Alla Talete scocca l’ora dei tecnici e finisce quella dei politici. Una dicotomia soltanto formale perché, a guardar bene, i tre nuovi membri del consiglio di amministrazione dell’azienda che gestisce il servizio idrico integrato in (quasi) tutta la Tuscia non solo sono stati nominati dai sindaci (e quindi dalla politica), ma in diversi casi hanno svolto la loro prestigiosa carriera all’ombra dei partiti. Che non è una colpa, sia chiaro, semplicemente una costatazione.
Come che sia, da lunedì scorso il nuovo cda (nominato nell’assemblea dell’Ato del 5 ottobre scorso) ha preso ufficialmente possesso dei nuovi incarichi dopo l’atto di accettazione formale, dopo che sono state verificate le eventuali cause di incompatibilità e dopo che il professor Giampaolo De Paulis ha rinunciato all’indennità che gli sarebbe spettata (essendo un pensionato statale, non può avere altre retribuzioni nell’ambito di aziende pubbliche). Manca l’ultimo passaggio formale, cioè la comunicazione alla Camera di commercio che, secondo rumors ben accreditati, sarebbe stata già inviata.
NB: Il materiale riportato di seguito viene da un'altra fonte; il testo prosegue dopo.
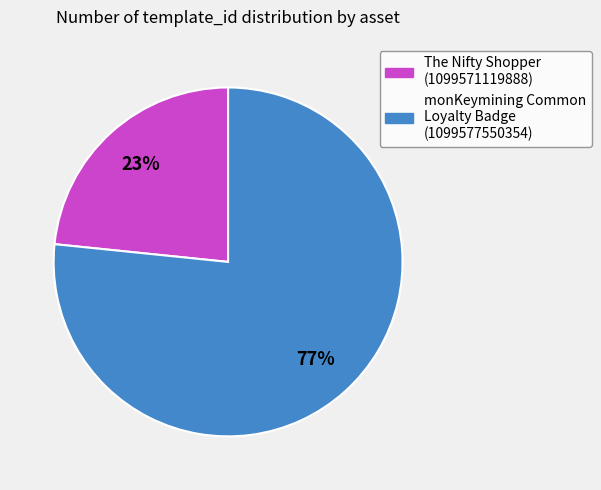

Is there any slice that represents more than half of the pie?

Yes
Due giorni fa, dunque, sia il presidente Salvatore Parlato che De Paulis si sono visti negli uffici di via Maresciallo Romiti dove hanno incontrato i dirigenti e i funzionari di Talete. Una prima doverosa presa di contatto, alla quale non ha potuto partecipare la dottoressa Giovanni Marini per altri impegni. E’ evidente che si è trattato solo di una reciproca conoscenza perché nel vivo delle (tante e complicate) faccende si entrerà successivamente.
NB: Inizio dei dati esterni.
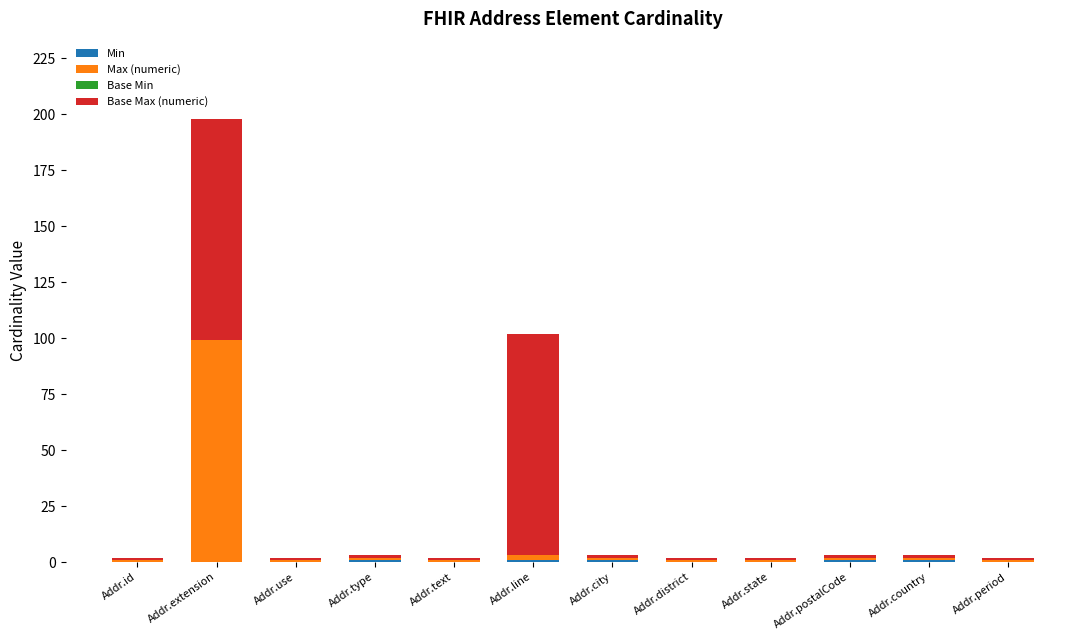

At which category is the sum across all series the highest?

Addr.extension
La situazione, come è noto, si è incartata quando l’assemblea dei soci si è sostanzialmente rifiutata di discutere e quindi approvare il bilancio presentato dal precedente consiglio di amministrazione (presidente Stefano Bonori, consiglieri Cinzia Marzoli e Marco Fedele). I numeri erano e sono da far tremare le vene ai polsi: oltre 4,3 milioni di euro di disavanzo. Venuti fuori anche in virtù della due diligenze (l’analisi dei conti) chiesta dagli stessi sindaci e commissionata ad una società esterna. Una montagna di soldi che i comuni non solo non hanno e che soprattutto non hanno voglia di tirar fuori. E allora come si esce dal più classico dei cul de sac? Con una mossa che permette innanzitutto di prender tempo, magari nella speranza che a togliere le castagne dal fuoco ci pensi la Regione che, prima o poi, dovrà pur esprimersi in modo chiaro sui bacini idrografici: uno, dieci, cinquanta? Non ha importanza, ciò che conta è che si decida. Magari vale la pena ricordare che il presidentissimo Zingaretti, circa un anno fa e proprio a Viterbo, si espresse in modo inequivocabile per un unico bacino e, di conseguenza, per un unico gestore. Naturalmente privato.
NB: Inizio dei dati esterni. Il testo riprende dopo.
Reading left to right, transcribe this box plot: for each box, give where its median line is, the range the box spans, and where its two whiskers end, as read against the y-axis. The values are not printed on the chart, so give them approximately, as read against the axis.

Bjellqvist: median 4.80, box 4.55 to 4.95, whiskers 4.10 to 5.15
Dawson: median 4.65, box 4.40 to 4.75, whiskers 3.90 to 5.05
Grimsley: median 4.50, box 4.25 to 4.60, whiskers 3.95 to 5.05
La questione, dunque, è apertissima e i tre nuovi componenti del cda dovranno comunque rimettere mano al bilancio, cercando qualche marchingegno (tecnico, ovviamente) per renderlo più digeribile. Ce la faranno? Ci riusciranno? La speranza è che riescano nell’impresa. Intanto, in bocca al lupo e buon lavoro sono d’obbligo.